TEXTO EXTRAÍDO:
********************

“Adeus à Linguagem”- “Adieu au Langage”, Suiça, França,
2014
Direção: Jean-Luc Godard
Aos 84 anos, o diretor francês Jean-Luc Godard ainda é o
mesmo provocador que ele sempre foi. Mas, agora, com toda a sua vida e a da
humanidade na cabeça, ele pode dar-se o luxo de ser bem ele mesmo, em 3D e com o
Prêmio do Júri do Festival de Cannes 2014.
“Adeus à Linguagem” é como se fosse um passeio pela
cabeça do diretor e roteirista.
Entretanto não será uma visita fácil. Ele avisa, com uma
frase bem no começo do filme: “Todos aqueles que não tem imaginação, refugiam-se
na realidade.” Então já estamos prevenidos. Vai ser muito louco do ponto de
vista daqueles que não conseguem jogar-se no mundo do desconhecido e um deleite,
cheio de sustos e perguntas, para aqueles que aceitam o convite porque já gostam
de Godard há muito tempo.
Desde a estreia dele, com “Acossado – À bout de
souffle”1960, os amantes do cinema seguem Jean Seberg e Jean-Paul Belmondo
naquela corrida por uma rua de Paris.
E, com “Adeus à Linguagem”, também ficamos sem fôlego,
nossos olhos tentando ver e nossa mente querendo guardar as frases lidas,
faladas e escritas na tela. Tudo leva à vertigem, quase à irritação, porque o
filme nos escapa quando queremos compreendê-lo.
Então, a melhor maneira de ver o último Godard é
deixar-se levar, olhando a tela e sorrindo com as piadas. Desde as mais
intelectuais (“Ah Dieu”, no primeiro plano em letras vermelhas e “Langage” no
segundo, quase que se fundindo), até as escatológicas (no
banheiro).
Uma mulher casada (Héloise Godet, jovem e bela) e um homem solteiro (Kamel Abdeli), numa
casa num lago, fazem amor, brigam e discutem filosofia nús, na companhia de um
cão. Seria simples se não fosse Godard.
Porque em “Adeus à Linguagem”, ele contrapõe o passado,
o jogo infantil com os dados, a vida sem tecnologia, com um mundo infestado por
celulares, TVs enormes na sala e uma Babel de línguas, tanto no mundo externo
como no interno. A ponto de ouvirmos a mulher dizer:
“- Logo vamos precisar de intérpretes para entender o
que nós mesmos falamos.”

********************

TAREFA A: Reescreva como lista numerada as linhas da listagem, começando no início dela e parando após a linha que contém "Entry: 986 hPa". Omita as linhas em branco.

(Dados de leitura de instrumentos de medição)
********************

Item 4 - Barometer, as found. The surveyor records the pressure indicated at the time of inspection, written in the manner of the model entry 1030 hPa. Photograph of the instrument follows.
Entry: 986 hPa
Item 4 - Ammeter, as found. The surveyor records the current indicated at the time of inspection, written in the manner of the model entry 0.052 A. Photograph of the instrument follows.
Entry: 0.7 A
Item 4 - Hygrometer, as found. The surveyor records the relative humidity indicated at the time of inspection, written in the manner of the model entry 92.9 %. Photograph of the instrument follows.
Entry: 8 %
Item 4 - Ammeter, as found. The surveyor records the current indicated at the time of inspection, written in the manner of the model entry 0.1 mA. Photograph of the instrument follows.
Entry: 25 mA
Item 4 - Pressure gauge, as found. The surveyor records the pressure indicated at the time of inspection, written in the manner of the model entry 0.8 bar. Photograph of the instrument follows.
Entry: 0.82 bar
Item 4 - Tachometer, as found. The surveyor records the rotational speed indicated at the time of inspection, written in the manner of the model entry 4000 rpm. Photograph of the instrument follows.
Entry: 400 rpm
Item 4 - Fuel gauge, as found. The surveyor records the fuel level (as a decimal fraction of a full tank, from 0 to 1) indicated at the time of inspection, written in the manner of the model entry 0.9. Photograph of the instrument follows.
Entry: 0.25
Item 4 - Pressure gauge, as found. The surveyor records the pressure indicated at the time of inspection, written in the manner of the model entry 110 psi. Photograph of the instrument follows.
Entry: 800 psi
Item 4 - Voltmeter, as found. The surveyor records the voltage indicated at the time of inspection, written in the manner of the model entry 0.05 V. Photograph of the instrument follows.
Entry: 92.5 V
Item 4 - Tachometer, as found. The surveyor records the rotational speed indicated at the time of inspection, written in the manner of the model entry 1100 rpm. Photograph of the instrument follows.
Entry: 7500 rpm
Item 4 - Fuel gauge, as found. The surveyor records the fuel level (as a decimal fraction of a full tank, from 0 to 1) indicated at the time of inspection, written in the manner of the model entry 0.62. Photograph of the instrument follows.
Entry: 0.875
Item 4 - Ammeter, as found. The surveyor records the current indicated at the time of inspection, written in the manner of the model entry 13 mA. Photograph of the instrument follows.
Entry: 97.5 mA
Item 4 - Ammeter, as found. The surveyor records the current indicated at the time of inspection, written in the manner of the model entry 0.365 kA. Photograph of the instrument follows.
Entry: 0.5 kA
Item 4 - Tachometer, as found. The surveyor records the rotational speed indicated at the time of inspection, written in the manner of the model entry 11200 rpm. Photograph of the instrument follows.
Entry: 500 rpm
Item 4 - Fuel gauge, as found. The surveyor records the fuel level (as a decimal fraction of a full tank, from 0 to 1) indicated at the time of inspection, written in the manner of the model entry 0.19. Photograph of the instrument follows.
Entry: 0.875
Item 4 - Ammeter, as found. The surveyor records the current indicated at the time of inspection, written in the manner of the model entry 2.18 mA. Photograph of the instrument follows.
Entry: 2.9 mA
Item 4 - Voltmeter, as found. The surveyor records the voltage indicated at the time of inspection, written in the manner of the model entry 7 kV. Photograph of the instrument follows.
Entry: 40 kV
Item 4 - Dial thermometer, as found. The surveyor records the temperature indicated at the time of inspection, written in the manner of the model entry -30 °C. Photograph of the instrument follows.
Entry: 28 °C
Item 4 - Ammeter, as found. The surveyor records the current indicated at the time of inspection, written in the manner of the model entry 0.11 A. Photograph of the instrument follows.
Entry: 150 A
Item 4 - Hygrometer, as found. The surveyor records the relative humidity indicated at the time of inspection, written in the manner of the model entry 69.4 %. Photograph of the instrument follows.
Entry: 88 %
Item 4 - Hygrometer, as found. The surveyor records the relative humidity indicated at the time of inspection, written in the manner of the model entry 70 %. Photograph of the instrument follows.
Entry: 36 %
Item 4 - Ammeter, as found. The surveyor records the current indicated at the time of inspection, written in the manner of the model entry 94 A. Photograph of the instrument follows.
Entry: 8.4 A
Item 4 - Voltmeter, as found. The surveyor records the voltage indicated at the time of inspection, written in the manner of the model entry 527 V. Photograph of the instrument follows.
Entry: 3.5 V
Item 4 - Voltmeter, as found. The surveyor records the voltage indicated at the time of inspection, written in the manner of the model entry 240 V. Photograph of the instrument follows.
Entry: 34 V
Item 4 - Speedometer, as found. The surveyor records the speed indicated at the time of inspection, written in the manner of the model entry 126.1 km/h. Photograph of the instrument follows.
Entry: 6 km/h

********************

TAREFA B: Reproduza fielmente o trecho da resenha do filme que começa nas palavras "Desde a estreia" e termina após as palavras "rua de Paris.".

RESPOSTA ESCRITA A:
1. Item 4 - Barometer, as found. The surveyor records the pressure indicated at the time of inspection, written in the manner of the model entry 1030 hPa. Photograph of the instrument follows.
2. Entry: 986 hPa

RESPOSTA ESCRITA B:
Desde a estreia dele, com “Acossado – À bout de
souffle”1960, os amantes do cinema seguem Jean Seberg e Jean-Paul Belmondo
naquela corrida por uma rua de Paris.